В действительности, однако, у Тристано было немало других забот — и куда серьезней, чем устройство подкопов под Сенезино, который слыл в высшей степени тщеславным и грубым чурбаном. Гораздо более его тревожило собственное положение в Англии: с приездом из Смитфилда оно опасно пошатнулось, поскольку дела Королевской академии музыки и главным образом самого лорда У*** в сентябре заметно ухудшились.
— Придется укладывать вещи и уносить ноги, — хладнокровно произнесла леди У*** в тот день, когда толпа устремилась по Ньюгейт-стрит к конторе Компании Южных морей.
Известие о финансовых потерях супруга она восприняла с полнейшим спокойствием, словно в них заключалась некая felix culpa[124]. Она — да, но не супруг. Выдержка, служившая ему так хорошо за карточным столом, где лорд нередко проигрывал крупные суммы, странным образом ему изменила.

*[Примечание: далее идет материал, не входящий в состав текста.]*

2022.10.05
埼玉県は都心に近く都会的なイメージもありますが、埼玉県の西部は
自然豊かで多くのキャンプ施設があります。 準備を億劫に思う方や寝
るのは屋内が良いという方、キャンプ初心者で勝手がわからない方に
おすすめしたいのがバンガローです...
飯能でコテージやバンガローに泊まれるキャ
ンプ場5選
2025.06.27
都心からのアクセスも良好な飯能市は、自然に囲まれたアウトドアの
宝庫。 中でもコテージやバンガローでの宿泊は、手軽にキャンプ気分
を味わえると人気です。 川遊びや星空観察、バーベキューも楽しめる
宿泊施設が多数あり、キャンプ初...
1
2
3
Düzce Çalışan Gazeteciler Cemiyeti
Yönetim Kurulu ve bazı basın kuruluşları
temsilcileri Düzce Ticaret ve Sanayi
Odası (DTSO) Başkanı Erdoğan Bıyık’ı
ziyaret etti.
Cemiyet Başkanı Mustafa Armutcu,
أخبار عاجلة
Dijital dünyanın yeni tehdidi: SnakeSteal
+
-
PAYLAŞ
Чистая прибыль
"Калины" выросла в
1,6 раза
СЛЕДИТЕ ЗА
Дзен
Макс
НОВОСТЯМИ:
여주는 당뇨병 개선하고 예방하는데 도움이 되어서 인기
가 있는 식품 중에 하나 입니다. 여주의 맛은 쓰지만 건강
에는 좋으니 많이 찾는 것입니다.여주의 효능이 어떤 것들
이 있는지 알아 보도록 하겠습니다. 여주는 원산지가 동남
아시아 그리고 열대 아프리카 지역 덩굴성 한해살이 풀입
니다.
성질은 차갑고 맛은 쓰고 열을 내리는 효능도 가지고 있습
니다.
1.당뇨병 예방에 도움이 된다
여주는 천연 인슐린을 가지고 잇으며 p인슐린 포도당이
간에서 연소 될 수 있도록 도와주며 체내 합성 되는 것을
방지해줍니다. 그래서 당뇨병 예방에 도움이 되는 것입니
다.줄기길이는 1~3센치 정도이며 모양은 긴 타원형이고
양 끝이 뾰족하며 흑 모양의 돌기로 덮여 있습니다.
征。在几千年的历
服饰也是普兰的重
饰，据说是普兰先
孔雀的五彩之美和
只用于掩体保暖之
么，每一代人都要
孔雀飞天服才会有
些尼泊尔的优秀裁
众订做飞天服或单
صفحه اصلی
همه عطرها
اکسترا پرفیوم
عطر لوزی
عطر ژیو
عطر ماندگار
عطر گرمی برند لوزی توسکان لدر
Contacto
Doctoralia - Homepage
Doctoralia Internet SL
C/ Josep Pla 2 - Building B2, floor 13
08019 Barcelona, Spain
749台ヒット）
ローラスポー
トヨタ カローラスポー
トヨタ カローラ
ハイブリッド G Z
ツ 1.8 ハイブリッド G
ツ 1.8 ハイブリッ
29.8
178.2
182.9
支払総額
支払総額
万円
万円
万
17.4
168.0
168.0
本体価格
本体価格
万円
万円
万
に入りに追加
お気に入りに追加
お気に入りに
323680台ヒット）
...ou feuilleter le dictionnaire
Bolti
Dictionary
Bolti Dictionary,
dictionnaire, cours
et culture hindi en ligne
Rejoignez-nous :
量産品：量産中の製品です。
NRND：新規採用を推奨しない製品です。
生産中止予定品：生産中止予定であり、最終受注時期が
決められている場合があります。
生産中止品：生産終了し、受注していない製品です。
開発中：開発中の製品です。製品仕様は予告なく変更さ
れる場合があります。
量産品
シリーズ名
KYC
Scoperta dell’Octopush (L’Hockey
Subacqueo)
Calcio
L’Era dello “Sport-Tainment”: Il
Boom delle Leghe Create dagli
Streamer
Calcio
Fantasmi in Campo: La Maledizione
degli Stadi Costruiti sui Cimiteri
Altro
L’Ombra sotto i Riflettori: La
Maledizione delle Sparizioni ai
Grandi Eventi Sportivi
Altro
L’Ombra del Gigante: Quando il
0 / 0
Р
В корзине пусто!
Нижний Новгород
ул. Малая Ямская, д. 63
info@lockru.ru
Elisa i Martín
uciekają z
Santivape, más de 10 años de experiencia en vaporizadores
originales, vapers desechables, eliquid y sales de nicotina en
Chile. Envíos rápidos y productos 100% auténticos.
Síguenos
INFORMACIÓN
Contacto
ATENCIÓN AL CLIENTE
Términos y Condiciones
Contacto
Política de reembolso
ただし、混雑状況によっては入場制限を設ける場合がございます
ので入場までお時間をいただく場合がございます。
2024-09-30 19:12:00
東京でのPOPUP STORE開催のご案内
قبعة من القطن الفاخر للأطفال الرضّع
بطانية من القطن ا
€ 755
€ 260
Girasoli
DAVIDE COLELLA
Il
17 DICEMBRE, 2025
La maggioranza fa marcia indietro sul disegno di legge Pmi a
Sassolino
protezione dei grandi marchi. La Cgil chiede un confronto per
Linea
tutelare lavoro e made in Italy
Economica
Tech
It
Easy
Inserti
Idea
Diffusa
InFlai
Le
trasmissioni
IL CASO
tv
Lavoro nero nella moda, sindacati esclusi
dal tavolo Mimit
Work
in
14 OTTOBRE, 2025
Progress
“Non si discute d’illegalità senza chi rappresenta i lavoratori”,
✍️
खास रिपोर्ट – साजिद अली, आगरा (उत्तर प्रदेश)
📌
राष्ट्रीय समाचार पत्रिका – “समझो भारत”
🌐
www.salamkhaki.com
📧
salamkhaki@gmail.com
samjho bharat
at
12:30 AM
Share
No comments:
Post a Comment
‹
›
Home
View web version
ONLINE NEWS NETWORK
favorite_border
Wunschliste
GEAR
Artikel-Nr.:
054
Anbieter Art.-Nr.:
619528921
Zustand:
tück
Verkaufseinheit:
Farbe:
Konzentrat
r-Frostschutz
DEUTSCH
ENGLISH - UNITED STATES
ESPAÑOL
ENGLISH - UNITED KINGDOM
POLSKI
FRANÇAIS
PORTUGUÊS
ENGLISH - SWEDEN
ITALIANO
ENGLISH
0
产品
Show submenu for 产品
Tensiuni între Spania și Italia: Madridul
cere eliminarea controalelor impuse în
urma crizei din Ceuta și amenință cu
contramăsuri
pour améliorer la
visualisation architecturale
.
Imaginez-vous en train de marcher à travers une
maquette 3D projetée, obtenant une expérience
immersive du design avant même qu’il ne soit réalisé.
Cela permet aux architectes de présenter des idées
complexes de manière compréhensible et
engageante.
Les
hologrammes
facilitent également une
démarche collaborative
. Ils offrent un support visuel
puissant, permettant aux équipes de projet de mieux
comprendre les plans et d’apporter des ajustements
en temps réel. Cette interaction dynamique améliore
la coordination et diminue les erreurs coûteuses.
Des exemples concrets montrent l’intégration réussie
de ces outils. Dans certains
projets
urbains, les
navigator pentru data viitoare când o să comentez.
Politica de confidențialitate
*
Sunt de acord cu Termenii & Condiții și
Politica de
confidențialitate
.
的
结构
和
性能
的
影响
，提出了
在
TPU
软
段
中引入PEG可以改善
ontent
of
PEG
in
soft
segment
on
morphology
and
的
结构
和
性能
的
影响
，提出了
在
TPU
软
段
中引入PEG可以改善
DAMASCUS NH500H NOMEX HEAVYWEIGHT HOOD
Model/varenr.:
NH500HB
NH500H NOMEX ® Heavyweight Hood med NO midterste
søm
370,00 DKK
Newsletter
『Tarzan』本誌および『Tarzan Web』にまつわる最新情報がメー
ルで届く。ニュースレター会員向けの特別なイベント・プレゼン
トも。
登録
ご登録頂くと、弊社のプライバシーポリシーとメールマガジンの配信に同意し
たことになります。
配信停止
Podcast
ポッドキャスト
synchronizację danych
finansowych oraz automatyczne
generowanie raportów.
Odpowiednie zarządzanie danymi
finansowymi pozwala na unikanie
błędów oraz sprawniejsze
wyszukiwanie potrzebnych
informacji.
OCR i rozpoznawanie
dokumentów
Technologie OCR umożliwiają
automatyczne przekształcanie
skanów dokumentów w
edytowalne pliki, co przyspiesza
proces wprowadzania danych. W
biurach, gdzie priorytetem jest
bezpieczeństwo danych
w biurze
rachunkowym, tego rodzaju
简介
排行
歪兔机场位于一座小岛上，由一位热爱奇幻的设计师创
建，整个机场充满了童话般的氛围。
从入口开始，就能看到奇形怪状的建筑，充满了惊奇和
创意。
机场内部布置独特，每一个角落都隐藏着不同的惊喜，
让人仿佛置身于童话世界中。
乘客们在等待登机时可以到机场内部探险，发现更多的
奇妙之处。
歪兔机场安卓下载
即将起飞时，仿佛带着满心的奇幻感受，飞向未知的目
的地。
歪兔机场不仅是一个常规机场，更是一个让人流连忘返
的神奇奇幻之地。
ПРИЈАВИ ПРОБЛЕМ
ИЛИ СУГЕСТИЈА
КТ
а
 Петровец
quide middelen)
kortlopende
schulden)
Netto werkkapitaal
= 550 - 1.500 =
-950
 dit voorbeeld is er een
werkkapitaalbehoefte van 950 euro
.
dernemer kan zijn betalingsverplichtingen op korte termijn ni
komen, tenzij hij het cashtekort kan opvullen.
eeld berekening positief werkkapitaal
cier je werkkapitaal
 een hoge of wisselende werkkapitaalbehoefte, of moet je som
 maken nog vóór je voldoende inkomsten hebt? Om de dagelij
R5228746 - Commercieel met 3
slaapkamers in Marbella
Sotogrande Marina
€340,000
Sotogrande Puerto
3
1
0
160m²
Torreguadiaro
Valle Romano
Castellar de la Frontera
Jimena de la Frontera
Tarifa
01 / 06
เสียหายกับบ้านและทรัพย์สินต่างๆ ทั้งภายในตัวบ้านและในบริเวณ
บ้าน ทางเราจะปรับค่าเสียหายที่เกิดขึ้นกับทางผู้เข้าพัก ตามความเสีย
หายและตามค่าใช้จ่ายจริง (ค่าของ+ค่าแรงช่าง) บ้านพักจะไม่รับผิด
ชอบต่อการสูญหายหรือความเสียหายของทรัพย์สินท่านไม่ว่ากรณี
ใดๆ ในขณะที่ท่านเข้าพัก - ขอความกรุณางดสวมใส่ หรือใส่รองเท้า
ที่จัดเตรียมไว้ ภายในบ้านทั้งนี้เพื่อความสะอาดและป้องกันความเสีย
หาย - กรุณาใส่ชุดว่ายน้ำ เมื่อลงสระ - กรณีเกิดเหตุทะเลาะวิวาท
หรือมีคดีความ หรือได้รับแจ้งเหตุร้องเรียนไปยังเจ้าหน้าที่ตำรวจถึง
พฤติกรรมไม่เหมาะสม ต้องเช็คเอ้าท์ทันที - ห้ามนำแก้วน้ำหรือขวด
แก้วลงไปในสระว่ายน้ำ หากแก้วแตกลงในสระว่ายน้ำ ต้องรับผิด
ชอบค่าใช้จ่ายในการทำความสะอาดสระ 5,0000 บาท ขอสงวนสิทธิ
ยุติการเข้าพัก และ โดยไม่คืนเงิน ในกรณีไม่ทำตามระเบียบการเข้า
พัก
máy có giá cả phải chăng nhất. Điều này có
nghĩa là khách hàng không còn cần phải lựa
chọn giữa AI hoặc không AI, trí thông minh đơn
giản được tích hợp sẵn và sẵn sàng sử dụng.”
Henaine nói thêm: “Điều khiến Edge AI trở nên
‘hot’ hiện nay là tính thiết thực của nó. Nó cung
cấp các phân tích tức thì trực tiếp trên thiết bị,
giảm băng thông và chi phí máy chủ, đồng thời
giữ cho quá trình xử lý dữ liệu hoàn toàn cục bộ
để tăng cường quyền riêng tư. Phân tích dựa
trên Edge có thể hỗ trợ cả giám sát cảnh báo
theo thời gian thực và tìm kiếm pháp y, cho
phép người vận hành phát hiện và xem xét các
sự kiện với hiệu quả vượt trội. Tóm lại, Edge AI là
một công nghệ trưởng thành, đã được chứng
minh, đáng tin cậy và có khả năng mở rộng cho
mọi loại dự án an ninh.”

— Сомневаюсь, — ровным голосом добавила леди У***, — что у нас есть иной выход.
— Хо-хо! И вам это по вкусу, моя дражайшая госпожа?
Рука лорда У*** опиралась о бюст его отца, первого лорда У***, имевшего вокруг шеи платок короля Уильяма, а на лице — недовольное выражение. Недовольство было разительным: казалось, будто мраморный слепок приведен в замешательство вестью о том, что состояние, которое его оригинал сколотил торговлей с Турцией, одним прекрасным утром пущено наследником на ветер за время, потребное для чистки пары сапог.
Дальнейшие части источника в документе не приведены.